Le chemin vers le marché sera une histoire à venir, dit-il. L’une des grandes innovations de NorthPole, note le Dr Modha, est qu’il a été conçu conjointement avec le logiciel afin que toutes les capacités de l’architecture puissent être exploitées dès le départ.
D’autres entreprises neuromorphiques plus petites incluent BrainChip, SynSense et Innatera.
Le supercalculateur SpiNNclouds commercialise l’informatique neuromorphique développée par des chercheurs de la TU Dresden et de l’Université de Manchester, sous l’égide du projet Human Brain de l’UE.

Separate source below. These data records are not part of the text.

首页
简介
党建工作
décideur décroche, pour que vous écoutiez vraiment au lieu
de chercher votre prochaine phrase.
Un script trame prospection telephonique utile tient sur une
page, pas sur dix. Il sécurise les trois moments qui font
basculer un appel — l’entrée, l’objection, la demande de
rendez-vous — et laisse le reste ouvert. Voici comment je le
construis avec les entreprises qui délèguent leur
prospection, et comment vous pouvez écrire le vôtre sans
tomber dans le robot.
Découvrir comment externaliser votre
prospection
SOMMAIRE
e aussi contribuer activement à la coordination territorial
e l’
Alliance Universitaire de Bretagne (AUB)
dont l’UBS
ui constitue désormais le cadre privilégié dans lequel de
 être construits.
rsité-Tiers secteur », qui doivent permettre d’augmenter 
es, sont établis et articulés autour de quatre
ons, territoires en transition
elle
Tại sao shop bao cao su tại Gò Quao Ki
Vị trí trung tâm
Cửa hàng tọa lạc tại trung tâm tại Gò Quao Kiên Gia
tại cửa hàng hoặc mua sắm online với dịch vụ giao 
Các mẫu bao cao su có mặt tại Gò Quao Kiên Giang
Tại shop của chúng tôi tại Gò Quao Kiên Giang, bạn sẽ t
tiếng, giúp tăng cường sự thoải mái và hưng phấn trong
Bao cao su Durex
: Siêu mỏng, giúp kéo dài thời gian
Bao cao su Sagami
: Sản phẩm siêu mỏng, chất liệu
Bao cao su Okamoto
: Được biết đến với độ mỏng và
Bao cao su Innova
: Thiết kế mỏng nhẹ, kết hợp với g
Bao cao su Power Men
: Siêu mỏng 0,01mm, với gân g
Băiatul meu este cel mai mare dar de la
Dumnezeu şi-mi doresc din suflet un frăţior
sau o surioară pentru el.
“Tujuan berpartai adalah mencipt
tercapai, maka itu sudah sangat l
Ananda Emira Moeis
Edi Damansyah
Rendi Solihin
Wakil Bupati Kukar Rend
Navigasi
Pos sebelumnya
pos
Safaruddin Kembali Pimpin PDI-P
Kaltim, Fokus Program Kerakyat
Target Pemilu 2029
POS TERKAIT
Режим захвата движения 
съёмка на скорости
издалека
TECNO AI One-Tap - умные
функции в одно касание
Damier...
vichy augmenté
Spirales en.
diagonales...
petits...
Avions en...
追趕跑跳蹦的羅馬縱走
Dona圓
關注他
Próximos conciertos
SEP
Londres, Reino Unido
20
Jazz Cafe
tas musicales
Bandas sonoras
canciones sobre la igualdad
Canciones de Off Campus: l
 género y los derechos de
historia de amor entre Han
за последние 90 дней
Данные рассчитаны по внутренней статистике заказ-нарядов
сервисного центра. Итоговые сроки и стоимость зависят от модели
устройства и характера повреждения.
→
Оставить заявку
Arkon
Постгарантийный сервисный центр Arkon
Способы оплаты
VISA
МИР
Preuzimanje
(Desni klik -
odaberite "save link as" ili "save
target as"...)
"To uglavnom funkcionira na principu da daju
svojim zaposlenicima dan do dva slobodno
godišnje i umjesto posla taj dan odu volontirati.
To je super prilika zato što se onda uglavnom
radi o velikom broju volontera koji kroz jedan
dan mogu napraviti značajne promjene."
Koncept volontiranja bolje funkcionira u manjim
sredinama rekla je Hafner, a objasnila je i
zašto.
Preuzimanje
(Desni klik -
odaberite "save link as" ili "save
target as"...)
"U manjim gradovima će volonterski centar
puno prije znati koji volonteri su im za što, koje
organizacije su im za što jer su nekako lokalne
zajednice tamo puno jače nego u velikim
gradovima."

Ces efforts ont abouti à deux supercalculateurs neuromorphiques à des fins de recherche : la machine SpiNNaker1 basée à l’Université de Manchester, composée de plus d’un milliard de neurones, et opérationnelle depuis 2018.
Une machine SpiNNaker2 de deuxième génération actuellement en cours de configuration à l’Université technique de Dresde est capable d’émuler au moins cinq milliards de neurones. Les systèmes disponibles dans le commerce proposés par SpiNNcloud peuvent atteindre un niveau encore plus élevé, avec au moins 10 milliards de neurones, explique M. Gonzalez.
L’avenir verra différents types de plateformes informatiques – conventionnelles, neuromorphiques et quantiques, qui est un autre nouveau type d’informatique également à l’horizon – toutes fonctionnant ensemble, explique le professeur Kenyon.